Kevin Haney, Mission Hospital (Asheville, N.C.)
While this is an unprecedented moment for today’s healthcare workers, Kevin is confident in his team and their planning at Mission Hospital, where he has worked for nearly 15 years.
“We have a good crew and team,” Kevin says. “We have a lot of safeguards in place, procedures and protocols so that when we have a patient who is suspected of having the virus, we’re extra cautious going into the room and doing what we need to do to take care of them and take care of ourselves.”
Kevin is also thankful for the public surrounding the Asheville, N.C., hospital.

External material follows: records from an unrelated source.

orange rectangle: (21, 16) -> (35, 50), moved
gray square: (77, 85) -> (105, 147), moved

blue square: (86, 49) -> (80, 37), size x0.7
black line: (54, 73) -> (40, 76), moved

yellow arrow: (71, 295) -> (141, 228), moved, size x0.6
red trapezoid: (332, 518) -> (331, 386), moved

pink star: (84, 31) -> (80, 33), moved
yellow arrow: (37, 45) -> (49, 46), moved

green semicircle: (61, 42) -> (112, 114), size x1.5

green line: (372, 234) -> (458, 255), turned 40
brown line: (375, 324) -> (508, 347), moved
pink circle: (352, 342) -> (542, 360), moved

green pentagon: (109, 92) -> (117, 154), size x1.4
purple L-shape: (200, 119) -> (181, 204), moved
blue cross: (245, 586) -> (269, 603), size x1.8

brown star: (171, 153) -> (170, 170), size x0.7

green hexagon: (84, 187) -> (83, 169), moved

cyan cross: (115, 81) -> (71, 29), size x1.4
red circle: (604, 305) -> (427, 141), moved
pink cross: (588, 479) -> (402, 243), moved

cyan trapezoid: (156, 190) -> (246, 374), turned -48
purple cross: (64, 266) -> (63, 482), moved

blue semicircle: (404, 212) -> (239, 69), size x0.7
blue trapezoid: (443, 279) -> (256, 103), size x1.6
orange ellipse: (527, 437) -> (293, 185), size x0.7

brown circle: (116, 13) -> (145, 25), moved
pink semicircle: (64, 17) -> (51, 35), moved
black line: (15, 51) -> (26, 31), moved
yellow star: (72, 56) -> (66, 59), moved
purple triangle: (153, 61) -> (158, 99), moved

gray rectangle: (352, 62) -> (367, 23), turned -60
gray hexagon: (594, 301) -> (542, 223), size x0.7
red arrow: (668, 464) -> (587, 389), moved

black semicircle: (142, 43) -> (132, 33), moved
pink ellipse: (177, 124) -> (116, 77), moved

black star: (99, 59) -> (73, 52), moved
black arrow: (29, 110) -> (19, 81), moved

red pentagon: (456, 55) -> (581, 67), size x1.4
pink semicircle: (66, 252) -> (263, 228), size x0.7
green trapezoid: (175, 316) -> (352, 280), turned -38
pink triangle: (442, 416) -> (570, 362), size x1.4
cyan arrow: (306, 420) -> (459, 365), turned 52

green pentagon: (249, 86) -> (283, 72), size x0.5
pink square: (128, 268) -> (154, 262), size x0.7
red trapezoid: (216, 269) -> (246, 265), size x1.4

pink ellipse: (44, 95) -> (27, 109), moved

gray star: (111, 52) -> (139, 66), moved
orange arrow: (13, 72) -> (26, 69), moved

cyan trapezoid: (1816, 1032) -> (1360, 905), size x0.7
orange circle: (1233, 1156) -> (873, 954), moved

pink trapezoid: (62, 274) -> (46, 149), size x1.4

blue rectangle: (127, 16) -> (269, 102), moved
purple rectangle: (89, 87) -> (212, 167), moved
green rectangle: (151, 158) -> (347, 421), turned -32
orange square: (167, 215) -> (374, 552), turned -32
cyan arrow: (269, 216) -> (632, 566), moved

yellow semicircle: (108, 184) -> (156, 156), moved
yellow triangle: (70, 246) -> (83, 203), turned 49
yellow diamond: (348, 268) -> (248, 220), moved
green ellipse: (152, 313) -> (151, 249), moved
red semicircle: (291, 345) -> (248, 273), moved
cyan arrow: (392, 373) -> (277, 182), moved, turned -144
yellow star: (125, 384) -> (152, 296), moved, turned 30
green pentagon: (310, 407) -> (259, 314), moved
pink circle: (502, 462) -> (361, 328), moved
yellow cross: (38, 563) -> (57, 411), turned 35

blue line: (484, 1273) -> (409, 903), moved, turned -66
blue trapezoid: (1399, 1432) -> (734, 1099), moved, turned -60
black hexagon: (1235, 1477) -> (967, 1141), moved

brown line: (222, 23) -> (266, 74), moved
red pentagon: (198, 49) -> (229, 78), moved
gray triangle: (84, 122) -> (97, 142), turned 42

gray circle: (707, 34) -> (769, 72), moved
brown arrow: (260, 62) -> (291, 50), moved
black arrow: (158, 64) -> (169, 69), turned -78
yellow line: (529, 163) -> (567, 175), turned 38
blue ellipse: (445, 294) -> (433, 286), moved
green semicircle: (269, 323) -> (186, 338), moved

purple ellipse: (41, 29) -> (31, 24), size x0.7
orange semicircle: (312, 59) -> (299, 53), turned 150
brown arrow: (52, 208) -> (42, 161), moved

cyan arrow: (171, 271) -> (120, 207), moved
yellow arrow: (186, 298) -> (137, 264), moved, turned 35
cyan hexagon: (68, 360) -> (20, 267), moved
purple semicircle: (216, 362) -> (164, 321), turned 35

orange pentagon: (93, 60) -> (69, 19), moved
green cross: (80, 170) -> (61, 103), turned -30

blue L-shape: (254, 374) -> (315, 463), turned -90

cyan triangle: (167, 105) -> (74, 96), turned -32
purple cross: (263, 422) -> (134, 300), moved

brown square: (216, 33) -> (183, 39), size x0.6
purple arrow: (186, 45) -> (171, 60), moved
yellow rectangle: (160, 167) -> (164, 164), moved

“Our communities are very supportive. We see it in the papers and from letters that they’re supporting all the healthcare workers here, which is a great thing. I think folks realize that we’re on the frontlines and it’s a hard job.”
Joan Norell, Westside Regional Medical Center (Plantation, Fla.)
While the importance of RTs has not changed, Joan, a respiratory therapist for 45 years, says the COVID-19 pandemic has changed some things.
“We are on the frontlines and in the ER fighting this battle alongside the nurses and doctors. We are a part of the code blues and rapid responses. Anyone that walks into our ER at this point, we need to be ready for.”
And the team at Westside Regional Medical Center is ready.
“I feel very confident in our team here at Westside. We are here 24 hours a day, seven days a week. We need to trust each other, because without trust this wouldn’t be possible. We have one teammate who could be sitting in an isolation room with a positive patient and a ventilator, while the other teammate is preparing for the next patient. We need to trust that we will each do our part.”
Joan says the work is rewarding, but she also admits that it’s scary.
“We all have someone we are coming home to in the end of the day. My twin sister has asthma, my brother has sarcoidosis and my husband of 37 years has COPD. Being a respiratory therapist, I know how dangerous it could be if one of them were to catch the coronavirus. I have to be extremely careful every time I come home. Yes, it’s scary, but this is what I signed up for 45 years ago and it’s all I’ve ever known.
Every time I care for a patient, I care for them as if they were my husband, brother or sister. Although I really need to be careful for myself and those around me, I would never abandon my patients. They need us now more than ever. So I’m just going to keep doing what I’m doing. I’m going to be smart and safe. That’s all any of us can do right now.”
Tiffany Wimberly, Fairview Park Hospital (Dublin, Ga.)
Tiffany is proud to be a respiratory therapist and work with the team at Fairview Park Hospital. When she visits her patients, Tiffany says she checks their ventilator repeatedly because it’s “so essential to their care.” She also makes sure to take a moment to reflect.
“Before I walk into each of my patients’ rooms, I pause and I think of my family,” Tiffany says. “I think about protecting my family and myself, but even more so, I think about the patient on the other side of the glass. I think about how alone and scared they must be, and that pains me greatly. How each of them is a son, a daughter, a sister or a husband. I care deeply for these patients and know that they rely on me to care for them.”
Marlana Paulino, Southern Hills Hospital and Medical Center (Las Vegas, Nev.)
Just like our other respiratory therapists, Marlana is vital to the fight against COVID-19. Though it’s something none of them have dealt with before, Marlana is confident in herself and her team because they always practice safety protocols and good hand hygiene. Her motivation is her husband and two kids at home.
“It can be a scary time but my family is so proud of me,” Marlana says. “My family knows that every day I am making a difference for the hospital, for the community and for the world. It’s a really good feeling.”
Nashville-based HCA Healthcare is one of the nation’s leading providers of healthcare services, comprising 186 hospitals and approximately 2,000 sites of care, including surgery centers, freestanding ERs, urgent care centers, and physician clinics, in 21 states and the United Kingdom.